Thought For The Day

Can It Be. . .

It’s 9:o9am, it’s still dark outside, it’s cold, it’s windy, it’s raining, and it’s not going to change much during the day. Suffice it to say this is not my favorite type of day. I have work to do out there, and those conditions are not conducive to my willingness to be about it. It’s easy to feel that life is not as rich and full when the sky is dark and the cold wind bites. I alternate between looking out the windows from my dining table (no dining going on) and hitting the right keys on my laptop.  I am missing the right ones regularly, and I am missing warm sunshine.

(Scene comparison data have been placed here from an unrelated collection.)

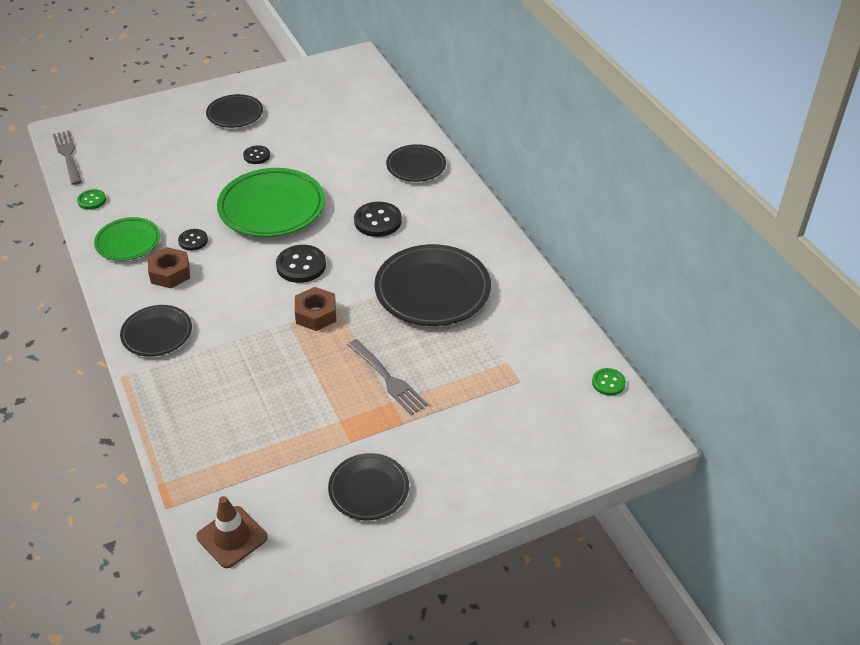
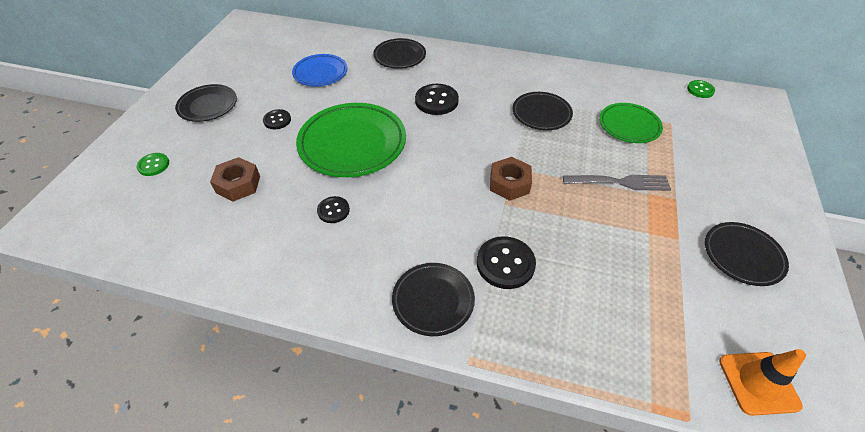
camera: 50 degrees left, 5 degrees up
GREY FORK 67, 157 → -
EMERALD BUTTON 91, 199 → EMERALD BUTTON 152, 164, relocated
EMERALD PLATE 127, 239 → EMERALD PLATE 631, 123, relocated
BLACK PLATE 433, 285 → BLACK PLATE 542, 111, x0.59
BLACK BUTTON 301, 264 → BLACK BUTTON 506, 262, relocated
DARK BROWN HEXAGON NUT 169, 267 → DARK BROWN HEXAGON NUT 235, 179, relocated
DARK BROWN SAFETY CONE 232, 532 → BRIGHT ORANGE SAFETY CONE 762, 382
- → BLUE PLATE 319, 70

So, I choose  to write about some good things. Actually, some incredibly good  things. I have not lost my part-time, retirement job. They will be looking for me at Bible Study tonight, and will listen eagerly to my exposition of 2 Peter. God is good to allow my mind to grasp Truth from those words and share them with others, even though the “grasping” seems more difficult these days. My brother (in Christ) is just out of the hospital where he went with some serious  problems, and he is doing well. “Hang in there Elsie.” I am enjoying the opportunity to do some Marriage Counseling with friends. Designer Marriage (an excellent tool) is helping them reinvigorate their relationship. My Bride is still the greatest cook on Earth, I am lloved by more than a few people, my two running partners still let me tag along, and my Physician is satisfied with my health. I have enough resources to live in this crazy economy, and we get a fresh opportunity to vote for what we want before too long. My old car still  gets me where I am going, and my roof doesn’t leak.

Hey, I am starting to feel better about today. My bride asked me to check the forecast for the rest of the month because the grand kids are coming in a couple of weeks and I am. . .shall we say. . .eager for their appearance. All my boys ( 4 sons, 5 grandsons), and that one precious little granddaughter, will be here for Thanksgiving. God is so good to me, still uses me, lloves me without reserve, and gives me the beauty of this World and the assurance of the next.

Well, I will stop here. I have other things to do, and I am suddenly excited to be about them.